Finding 4: A Switching Wave is Building
Six in 10 enterprises plan to change or add infrastructure providers within a year, with a significant number intending to do so within the next quarter. This high level of switching intent is unusual for a foundational category like compute, indicating a dynamic and rapidly evolving market landscape.
Finding 5: Nobody Buys on Token Price
Integration with existing systems and total cost of ownership are the primary factors influencing enterprise decisions when selecting an AI infrastructure provider. Token price is not a significant consideration, highlighting the importance of overall fit and economic viability in the decision-making process.
Finding 6: Expensive GPUs, Idle Most of the Time
Despite significant investments in GPU infrastructure, the majority of enterprises report GPU utilization rates of 50% or less. This inefficiency in resource utilization underscores the need for better visibility and control over AI infrastructure costs and performance.

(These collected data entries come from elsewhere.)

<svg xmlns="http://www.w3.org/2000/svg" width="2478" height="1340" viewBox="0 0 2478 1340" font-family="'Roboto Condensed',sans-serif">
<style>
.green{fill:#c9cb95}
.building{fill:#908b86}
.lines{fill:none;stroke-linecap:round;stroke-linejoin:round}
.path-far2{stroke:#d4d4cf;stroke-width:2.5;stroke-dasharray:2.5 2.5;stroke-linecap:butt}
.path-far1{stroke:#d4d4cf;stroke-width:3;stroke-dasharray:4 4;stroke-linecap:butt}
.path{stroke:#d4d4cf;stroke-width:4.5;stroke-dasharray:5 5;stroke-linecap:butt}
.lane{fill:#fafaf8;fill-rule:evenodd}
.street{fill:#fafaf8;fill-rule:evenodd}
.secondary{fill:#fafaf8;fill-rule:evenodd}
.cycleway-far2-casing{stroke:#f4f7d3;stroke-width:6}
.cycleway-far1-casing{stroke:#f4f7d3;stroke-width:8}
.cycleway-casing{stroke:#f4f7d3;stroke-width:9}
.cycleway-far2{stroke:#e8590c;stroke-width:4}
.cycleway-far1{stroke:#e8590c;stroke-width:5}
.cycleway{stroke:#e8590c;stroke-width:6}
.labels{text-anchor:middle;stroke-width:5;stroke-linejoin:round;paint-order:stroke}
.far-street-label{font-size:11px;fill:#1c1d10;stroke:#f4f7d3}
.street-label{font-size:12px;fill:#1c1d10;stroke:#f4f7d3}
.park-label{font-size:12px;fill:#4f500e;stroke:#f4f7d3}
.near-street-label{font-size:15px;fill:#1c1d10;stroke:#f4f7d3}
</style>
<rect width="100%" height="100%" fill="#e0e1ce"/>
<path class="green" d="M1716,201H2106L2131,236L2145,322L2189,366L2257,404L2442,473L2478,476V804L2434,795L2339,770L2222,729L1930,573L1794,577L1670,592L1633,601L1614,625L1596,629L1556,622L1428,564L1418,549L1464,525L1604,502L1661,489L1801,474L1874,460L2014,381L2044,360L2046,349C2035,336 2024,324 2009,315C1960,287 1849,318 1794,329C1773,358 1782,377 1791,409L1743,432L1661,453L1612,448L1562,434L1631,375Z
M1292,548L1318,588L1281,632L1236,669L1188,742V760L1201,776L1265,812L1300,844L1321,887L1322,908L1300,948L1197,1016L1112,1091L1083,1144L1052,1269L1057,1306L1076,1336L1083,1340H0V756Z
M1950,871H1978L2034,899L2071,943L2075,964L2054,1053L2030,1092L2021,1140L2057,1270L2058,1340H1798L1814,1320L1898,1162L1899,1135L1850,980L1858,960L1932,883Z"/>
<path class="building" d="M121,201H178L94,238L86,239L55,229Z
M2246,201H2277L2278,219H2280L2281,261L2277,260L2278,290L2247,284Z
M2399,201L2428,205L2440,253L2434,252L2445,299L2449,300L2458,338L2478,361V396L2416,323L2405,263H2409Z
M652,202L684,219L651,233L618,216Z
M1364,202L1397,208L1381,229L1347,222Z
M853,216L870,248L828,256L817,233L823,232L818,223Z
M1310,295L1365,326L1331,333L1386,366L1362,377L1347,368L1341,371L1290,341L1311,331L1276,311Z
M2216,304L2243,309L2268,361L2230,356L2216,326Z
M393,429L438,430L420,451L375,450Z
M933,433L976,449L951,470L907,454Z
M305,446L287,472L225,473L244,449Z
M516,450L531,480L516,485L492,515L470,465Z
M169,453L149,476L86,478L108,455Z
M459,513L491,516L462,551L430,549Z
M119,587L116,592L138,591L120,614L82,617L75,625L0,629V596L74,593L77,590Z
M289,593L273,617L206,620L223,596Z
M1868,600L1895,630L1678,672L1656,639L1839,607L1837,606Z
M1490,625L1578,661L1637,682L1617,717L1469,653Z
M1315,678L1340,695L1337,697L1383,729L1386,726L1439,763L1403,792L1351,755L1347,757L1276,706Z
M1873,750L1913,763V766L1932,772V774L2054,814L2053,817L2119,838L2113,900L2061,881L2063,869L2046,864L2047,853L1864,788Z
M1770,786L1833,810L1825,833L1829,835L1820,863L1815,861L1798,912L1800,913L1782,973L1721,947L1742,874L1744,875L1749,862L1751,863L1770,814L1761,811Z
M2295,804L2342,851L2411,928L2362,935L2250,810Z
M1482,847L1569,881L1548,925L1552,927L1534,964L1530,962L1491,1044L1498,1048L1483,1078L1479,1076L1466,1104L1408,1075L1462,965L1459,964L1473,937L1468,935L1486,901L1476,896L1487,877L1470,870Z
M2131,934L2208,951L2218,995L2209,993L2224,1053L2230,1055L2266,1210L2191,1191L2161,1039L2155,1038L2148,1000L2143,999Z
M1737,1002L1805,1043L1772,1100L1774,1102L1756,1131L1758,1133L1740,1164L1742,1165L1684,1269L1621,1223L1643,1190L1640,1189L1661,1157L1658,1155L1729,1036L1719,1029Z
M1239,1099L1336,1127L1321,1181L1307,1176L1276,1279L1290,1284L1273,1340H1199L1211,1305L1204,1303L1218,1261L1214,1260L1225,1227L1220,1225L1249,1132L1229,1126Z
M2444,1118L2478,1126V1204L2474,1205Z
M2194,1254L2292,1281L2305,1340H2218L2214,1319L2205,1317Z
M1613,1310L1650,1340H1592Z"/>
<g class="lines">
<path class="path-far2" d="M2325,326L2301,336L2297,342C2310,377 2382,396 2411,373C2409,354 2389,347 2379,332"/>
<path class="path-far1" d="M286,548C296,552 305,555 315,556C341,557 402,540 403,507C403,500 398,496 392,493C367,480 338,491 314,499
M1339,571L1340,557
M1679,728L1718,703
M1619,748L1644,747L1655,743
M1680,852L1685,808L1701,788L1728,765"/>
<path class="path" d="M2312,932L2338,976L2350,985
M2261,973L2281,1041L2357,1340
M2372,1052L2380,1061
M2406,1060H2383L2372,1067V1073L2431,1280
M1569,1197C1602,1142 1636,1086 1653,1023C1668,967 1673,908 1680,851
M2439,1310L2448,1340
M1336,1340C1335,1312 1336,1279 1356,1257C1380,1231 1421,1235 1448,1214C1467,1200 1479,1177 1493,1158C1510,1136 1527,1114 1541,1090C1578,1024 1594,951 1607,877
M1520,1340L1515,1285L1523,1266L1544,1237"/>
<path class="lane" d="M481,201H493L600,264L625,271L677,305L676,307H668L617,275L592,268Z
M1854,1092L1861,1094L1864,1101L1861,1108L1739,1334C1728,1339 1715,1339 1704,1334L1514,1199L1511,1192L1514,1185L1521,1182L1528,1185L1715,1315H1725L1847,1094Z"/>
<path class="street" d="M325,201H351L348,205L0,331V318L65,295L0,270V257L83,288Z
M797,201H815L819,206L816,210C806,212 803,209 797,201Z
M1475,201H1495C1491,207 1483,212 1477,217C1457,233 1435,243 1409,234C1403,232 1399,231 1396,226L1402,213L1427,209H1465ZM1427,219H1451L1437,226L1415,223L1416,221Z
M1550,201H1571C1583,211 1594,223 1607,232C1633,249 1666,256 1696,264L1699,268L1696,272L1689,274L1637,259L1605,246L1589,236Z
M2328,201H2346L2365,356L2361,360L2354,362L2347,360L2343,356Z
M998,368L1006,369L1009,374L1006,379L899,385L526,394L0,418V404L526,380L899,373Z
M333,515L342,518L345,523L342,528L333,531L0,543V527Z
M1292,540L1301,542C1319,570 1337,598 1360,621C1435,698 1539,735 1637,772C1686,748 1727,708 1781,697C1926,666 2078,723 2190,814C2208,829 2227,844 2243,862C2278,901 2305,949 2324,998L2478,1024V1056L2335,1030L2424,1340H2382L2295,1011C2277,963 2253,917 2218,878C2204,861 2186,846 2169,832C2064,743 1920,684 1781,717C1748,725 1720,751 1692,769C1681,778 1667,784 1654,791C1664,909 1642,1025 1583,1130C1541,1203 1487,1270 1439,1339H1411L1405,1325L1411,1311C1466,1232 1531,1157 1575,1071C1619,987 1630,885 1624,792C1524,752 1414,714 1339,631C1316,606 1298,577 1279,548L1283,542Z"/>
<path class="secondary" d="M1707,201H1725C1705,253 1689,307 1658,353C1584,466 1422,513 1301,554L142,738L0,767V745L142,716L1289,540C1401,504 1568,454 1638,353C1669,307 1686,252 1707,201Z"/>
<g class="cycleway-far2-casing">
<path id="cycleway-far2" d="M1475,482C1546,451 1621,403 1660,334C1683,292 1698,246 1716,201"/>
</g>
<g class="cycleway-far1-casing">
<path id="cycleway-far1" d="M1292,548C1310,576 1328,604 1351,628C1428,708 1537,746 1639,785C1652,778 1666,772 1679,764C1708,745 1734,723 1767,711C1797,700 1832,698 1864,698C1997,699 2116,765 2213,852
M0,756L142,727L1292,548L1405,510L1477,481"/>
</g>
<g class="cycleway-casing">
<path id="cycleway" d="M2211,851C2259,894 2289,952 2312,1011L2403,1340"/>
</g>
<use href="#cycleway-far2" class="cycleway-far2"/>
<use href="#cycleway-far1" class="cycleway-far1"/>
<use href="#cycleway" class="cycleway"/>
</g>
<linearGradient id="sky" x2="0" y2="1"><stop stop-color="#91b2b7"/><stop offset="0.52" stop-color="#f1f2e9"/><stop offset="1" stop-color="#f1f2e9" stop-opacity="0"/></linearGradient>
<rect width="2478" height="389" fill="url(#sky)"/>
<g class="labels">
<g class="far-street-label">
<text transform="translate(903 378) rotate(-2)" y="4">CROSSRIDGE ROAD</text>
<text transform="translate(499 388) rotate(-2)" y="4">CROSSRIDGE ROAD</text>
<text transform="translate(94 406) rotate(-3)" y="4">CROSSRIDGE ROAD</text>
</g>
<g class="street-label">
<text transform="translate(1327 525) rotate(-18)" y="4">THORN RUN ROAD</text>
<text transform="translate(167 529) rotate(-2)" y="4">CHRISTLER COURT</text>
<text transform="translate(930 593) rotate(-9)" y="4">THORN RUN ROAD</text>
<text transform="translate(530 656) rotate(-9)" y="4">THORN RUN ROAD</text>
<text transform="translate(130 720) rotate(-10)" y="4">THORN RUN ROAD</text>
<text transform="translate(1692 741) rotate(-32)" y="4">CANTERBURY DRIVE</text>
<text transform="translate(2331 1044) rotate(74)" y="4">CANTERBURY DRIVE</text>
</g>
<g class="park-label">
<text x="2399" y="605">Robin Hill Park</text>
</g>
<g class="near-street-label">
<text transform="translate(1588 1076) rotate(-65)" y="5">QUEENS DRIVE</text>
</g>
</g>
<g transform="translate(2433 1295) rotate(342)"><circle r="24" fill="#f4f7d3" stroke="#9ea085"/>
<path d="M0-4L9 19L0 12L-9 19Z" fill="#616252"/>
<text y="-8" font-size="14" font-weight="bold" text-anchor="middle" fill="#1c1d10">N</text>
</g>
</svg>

Finding 7: Spending Fast, Measuring Slowly
Less than half of enterprises rigorously track the cost and return of their AI compute, indicating a significant gap between spending and measurement. While overall satisfaction with current infrastructure is moderate, many organizations struggle to accurately assess the value and cost-effectiveness of their AI investments.

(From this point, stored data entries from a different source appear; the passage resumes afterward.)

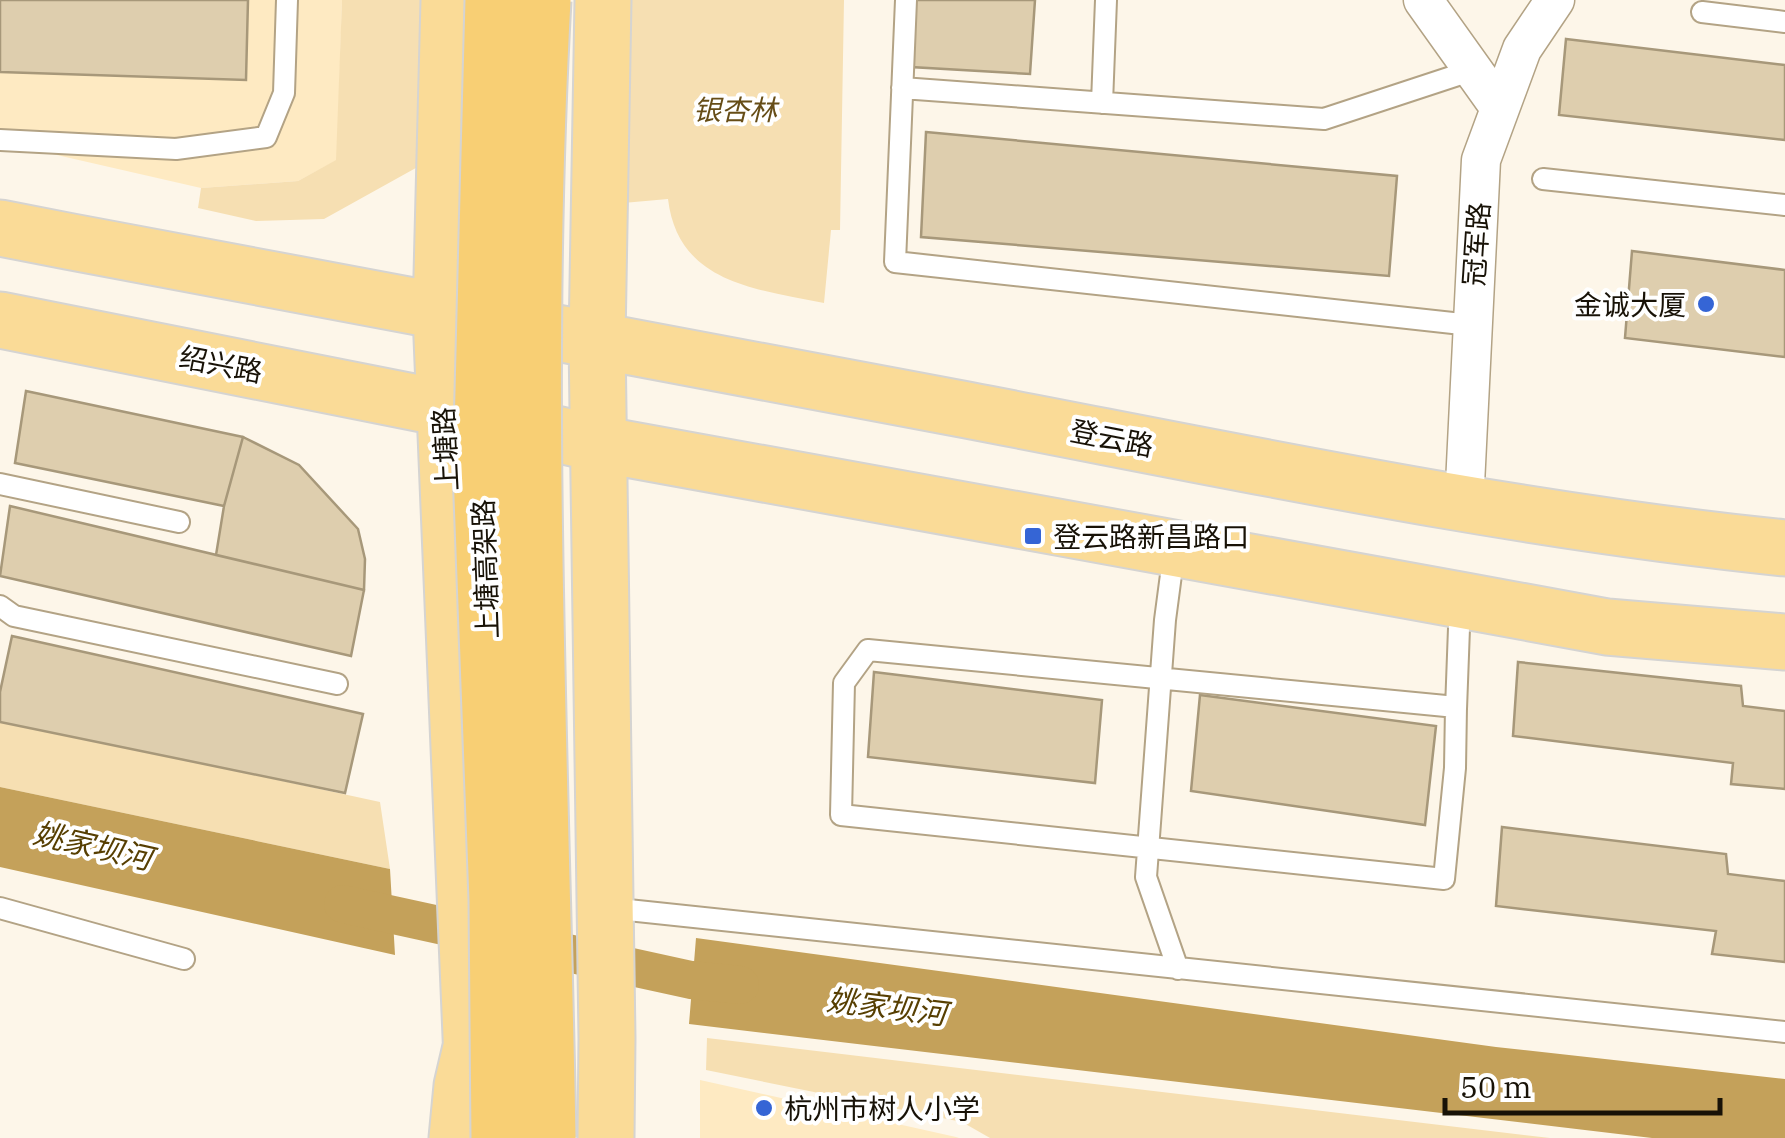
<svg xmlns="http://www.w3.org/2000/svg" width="1785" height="1138" viewBox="0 0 1785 1138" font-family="'IBM Plex Serif','Noto Sans SC',serif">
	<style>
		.built { fill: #feeac2 }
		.green { fill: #f6dfb2 }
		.water { fill: #c4a15a }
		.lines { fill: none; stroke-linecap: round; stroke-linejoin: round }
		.canal { stroke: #c4a15a; stroke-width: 38 }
		.building { fill: #deceae; stroke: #a7987a; stroke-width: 2.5 }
		.service-casing { stroke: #b3a385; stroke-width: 24 }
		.minor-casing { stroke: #b3a385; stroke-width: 41 }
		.primary-casing { stroke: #d5d4d2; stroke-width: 59 }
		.service { stroke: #fff; stroke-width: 20 }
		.minor { stroke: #fff; stroke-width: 38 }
		.primary { stroke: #fadb97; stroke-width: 55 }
		.trunk-bridge-casing { stroke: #d5d4d2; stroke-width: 59; stroke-linecap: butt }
		.trunk-bridge { stroke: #f8cf74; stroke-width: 55 }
		.poi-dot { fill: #3565d5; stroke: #fff; stroke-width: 4 }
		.labels { text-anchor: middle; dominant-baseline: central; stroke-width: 8; stroke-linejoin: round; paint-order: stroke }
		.park-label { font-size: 28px; font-style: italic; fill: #664d17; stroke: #fff }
		.street-label { font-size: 28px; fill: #181207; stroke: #fff }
		.poi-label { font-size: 28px; fill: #181207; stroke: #fff; text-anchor: start }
		.water-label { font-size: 30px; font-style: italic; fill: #573f02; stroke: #fff }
	</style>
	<rect width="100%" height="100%" fill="#fdf6e9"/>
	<path class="built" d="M0 0H342L337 160 298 181 201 188 0 142Z
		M700 1080 956 1137 959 1138H700Z"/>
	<path class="green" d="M342 0H426L423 164 324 219 256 221 198 208 201 188 298 181 336 160Z
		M627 0H844L840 230H831L824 303C755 289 678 283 668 199L623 203Z
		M0 720 380 802 390 869 0 787Z
		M707 1038 1550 1138H990L962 1122 706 1070Z"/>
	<path class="water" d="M0 787 390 869 395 955 0 867Z
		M696 938 1496 1047 1785 1079V1138H1652L689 1024Z"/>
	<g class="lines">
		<path class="canal" d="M343 904 691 980 740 985"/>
	</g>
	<path class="building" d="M0 0H248L246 80 0 72Z
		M914 0H1035L1030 74 911 67Z
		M1566 39 1785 65V140L1559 115Z
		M926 132 1397 176 1389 276 921 237Z
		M1632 251 1785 270V357L1625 338Z
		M26 391 243 437 224 506 15 463Z
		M243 437 299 465 358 529 365 559 364 590 216 555 224 506Z
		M10 506 364 590 351 656 0 576Z
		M12 636 363 714 345 793 0 722V692Z
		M1518 662 1741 686 1743 706 1785 711V789L1731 784 1733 763 1513 736Z
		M874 672 1102 700 1095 783 868 757Z
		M1200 695 1436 726 1425 825 1191 791Z
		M1502 827 1726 854 1728 874 1785 881V962L1712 954 1716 931 1496 906Z"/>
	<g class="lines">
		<g class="service-casing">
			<path id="service" d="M906 0 895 262 1471 325
				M1702 12 1785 22
				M902 88 1324 119 1473 70
				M1102 103 1106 0
				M0 140 176 149 266 137 284 93 287 0
				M1543 179 1785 205
				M0 484 179 522
				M1174 552 1165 620 1146 877 1178 969
				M0 606 14 616 337 684
				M868 650 1456 707 1455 768 1444 879 841 815 844 683Z
				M1456 709 1460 601
				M0 908 184 959
				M609 908 1785 1032"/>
		</g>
		<g class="minor-casing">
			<path id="minor" d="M1423 0 1500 108
				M1464 505 1481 160 1522 49 1555 0"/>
		</g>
		<g class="primary-casing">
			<path id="primary" d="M449 0 441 314 472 1060
				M603 0 597 340 607 1038 606 1138
				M0 228C322 291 645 349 967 410 1239 462 1510 520 1785 548
				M0 320 443 408 599 444 1460 600 1607 627 1785 642
				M457 1138 462 1086 472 1043"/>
		</g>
		<use href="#service" class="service"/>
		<use href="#minor" class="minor"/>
		<use href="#primary" class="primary"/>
		<g class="trunk-bridge-casing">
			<path id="trunk-bridge" d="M493 0 481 470 497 900 499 1138
				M543 0C522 379 541 759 548 1138"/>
		</g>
		<use href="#trunk-bridge" class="trunk-bridge"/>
	</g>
	<g class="poi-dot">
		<circle cx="1706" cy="304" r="10"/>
		<rect x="1023" y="526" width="20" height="20" rx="5"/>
		<circle cx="764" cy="1108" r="10"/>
	</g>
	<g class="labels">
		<g class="park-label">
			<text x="735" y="109">银杏林</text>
		</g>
		<g class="street-label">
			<text transform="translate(1476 244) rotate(-86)">冠军路</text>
			<text transform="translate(221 364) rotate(11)">绍兴路</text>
			<text transform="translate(1112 438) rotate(11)">登云路</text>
			<text transform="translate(445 449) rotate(-93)">上塘路</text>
			<text transform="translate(485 569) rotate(-92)">上塘高架路</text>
		</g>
		<g class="poi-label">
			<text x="1686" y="304" text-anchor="end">金诚大厦</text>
			<text x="1053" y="536">登云路新昌路口</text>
			<text x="784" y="1108">杭州市树人小学</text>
		</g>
		<g class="water-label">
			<text transform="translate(93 845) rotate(13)">姚家坝河</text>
			<text transform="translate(887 1006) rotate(7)">姚家坝河</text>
		</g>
	</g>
	<path d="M1445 1098v15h275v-15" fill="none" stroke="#181207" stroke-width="5"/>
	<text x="1460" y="1098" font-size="30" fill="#181207" stroke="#ffffff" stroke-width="8" paint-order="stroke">50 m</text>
</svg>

Finding 8: The Next Bottleneck Few are Watching
As large-scale inference shifts from compute to memory, many enterprises are unprepared for this emerging constraint. The lack of awareness and preparedness for this shift highlights the need for better visibility and planning in AI infrastructure investments.
Conclusion
The current landscape of enterprise AI infrastructure is characterized by rapidly increasing investments that outpace the ability to monitor and control these investments effectively. Enterprises are facing a significant compute gap, with heavy spending on AI infrastructure occurring without the necessary visibility and control over costs and performance. The key takeaway is the importance of gaining better visibility and control over AI infrastructure economics to ensure that investments are made strategically and cost-effectively.
Based on survey responses from 107 qualified enterprise respondents (100+ employees), the findings highlight the need for organizations to prioritize visibility and control in their AI infrastructure investments to achieve long-term success and sustainability.